IN A NUTSHELLHere is what they said contractors need to know:
• Make sure equipment can be available quickly. “Most contractors rent equipment to solve their customers’ short-term or seasonal problems,” said Tagge. “Hot weather and a/c unit failures - the two greatest use generators for portables - usually give little warning before they occur. Often, these needs are generated after business hours or on weekends. When they do, the need for a portable is yesterday.
“Make sure that the vendor you choose provides 24/7 service, is local, and can provide equipment quickly, can deliver the product, and has extensive inventory of all different types of equipment,” he said. “Chances are great that the event that triggered your customer’s need also triggered many others.

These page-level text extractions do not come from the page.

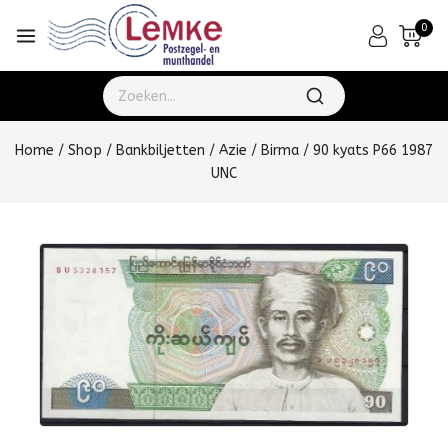
0
Home
/
Shop
/
Bankbiljetten
/
Azie
/
Birma
/
90 kyats P66 1987
UNC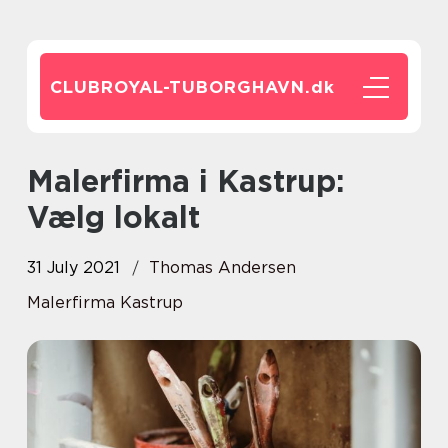
CLUBROYAL-TUBORGHAVN.
dk
Malerfirma i Kastrup:
Vælg lokalt
31 July 2021
Thomas Andersen
Malerfirma Kastrup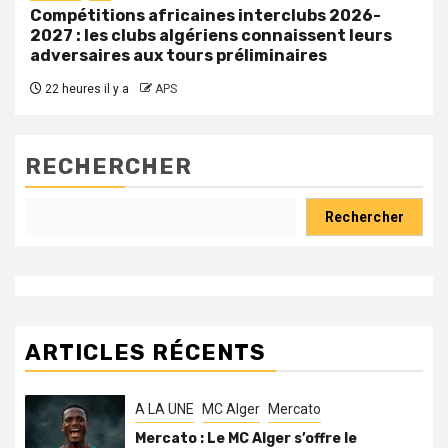
Compétitions africaines interclubs 2026-
2027 : les clubs algériens connaissent leurs
adversaires aux tours préliminaires
22 heures il y a
APS
RECHERCHER
Rechercher
ARTICLES RÉCENTS
A LA UNE
MC Alger
Mercato
Mercato : Le MC Alger s’offre le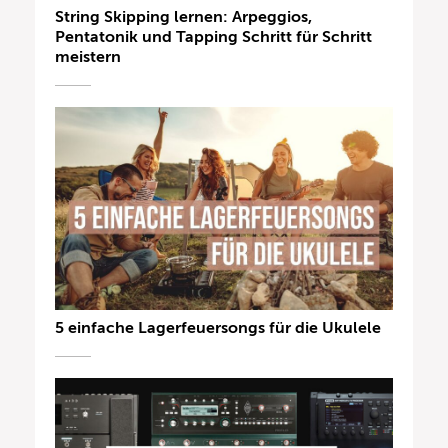
String Skipping lernen: Arpeggios,
Pentatonik und Tapping Schritt für Schritt
meistern
5 einfache Lagerfeuersongs für die Ukulele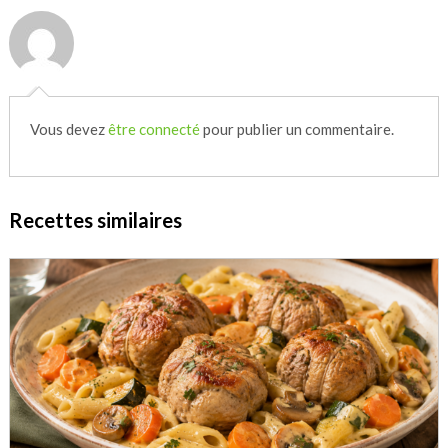
Vous devez
être connecté
pour publier un commentaire.
Recettes similaires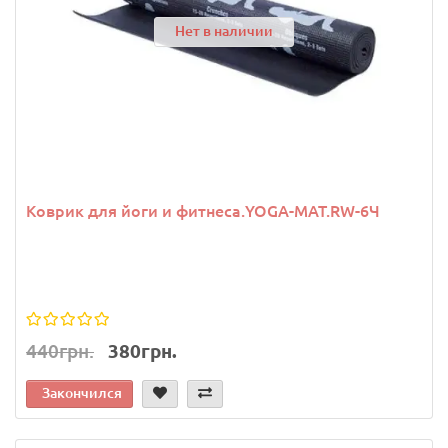
Нет в наличии
Коврик для йоги и фитнеса.YOGA-MAT.RW-6Ч
440грн.
380грн.
Закончился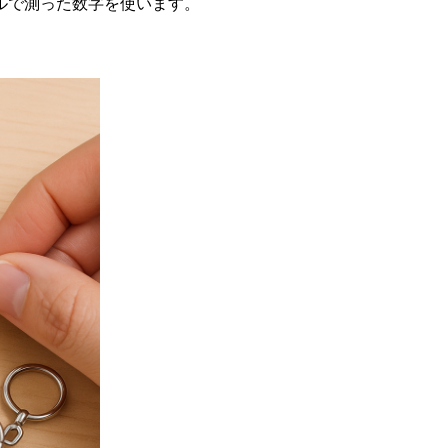
ルで測った数字を使います。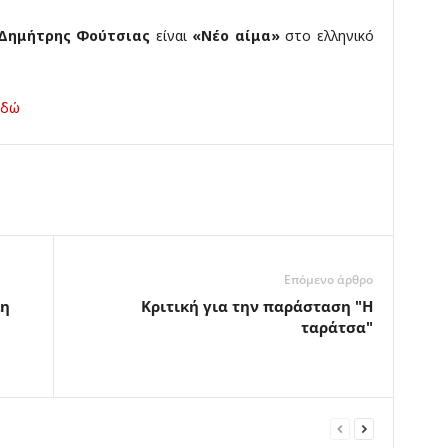
Δημήτρης Φούτσιας
είναι
«Νέο αίμα»
στο ελληνικό
Εδώ
Επόμενο άρθρο
λη
Κριτική για την παράσταση "Η
ταράτσα"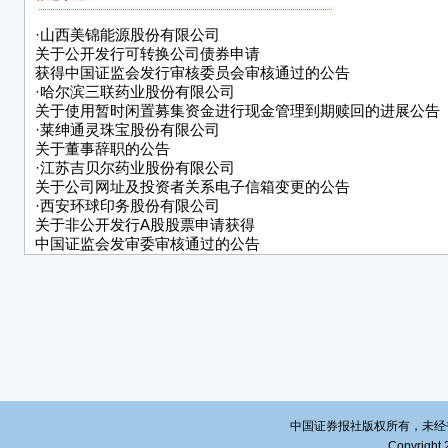
·
山西美锦能源股份有限公司
关于公开发行可转换公司债券申请
获得中国证监会发行审核委员会审核通过的公告
·
哈尔滨三联药业股份有限公司
关于使用暂时闲置募集资金进行现金管理到期赎回的进展公告
·
莱绅通灵珠宝股份有限公司
关于董事辞职的公告
·
江苏吉贝尔药业股份有限公司
关于公司网址及投资者关系电子信箱变更的公告
·
西安环球印务股份有限公司
关于非公开发行A股股票申请获得
中国证监会发审委审核通过的公告
·
一汽解放集团股份有限公司
关于2022年1月份产销快报的自愿性
信息披露公告
·
陕西煤业股份有限公司
2022年1月主要运营数据公告
·
浙江晨丰科技股份有限公司关于使用部分闲置募集资金购买理
公告
·
北方华创科技集团股份有限公司
关于2021年第三期超短期融资券兑付完成的公告
中国证券报社版权所有，未经书面授
·
宣城市华菱精工科技股份有限公司股东集中竞价减持股份计划
Copyright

A vendor that ran out of equipment when you needed it most is of little help.”
“Portable units are available around the clock,” said Michel. “If there is an emergency at midnight, as sometimes happens in data centers and other critical applications, you can call your portable cooling distributor and get immediate help.”
• Consider your clients’ specific needs. “Often, you are renting or purchasing a portable to solve a cooling problem in an equipment room (server, telephone, or computer room),” said Tagge. “Most businesses rely heavily on their communications equipment and can lose huge sums of money when these go down or fail.
“Make sure that the portable provider you use provides the premium brands and newer, up-to-date inventory to ensure the greatest degree of reliability. In addition, you want to deal with a provider that has financial strength and insurability in the event a product or application issue should arise. This is no time to be dealing with a minor or part-time player.”
• Think long term. “Though ideal for emergencies, portables are not just Band-Aids for short-term use,” said Michel. “They can also be an effective and economical source of permanent cooling. Examples include supplemental cooling of data centers, or primary cooling of offices and lobbies attached to non-air conditioned manufacturing or warehouse space.”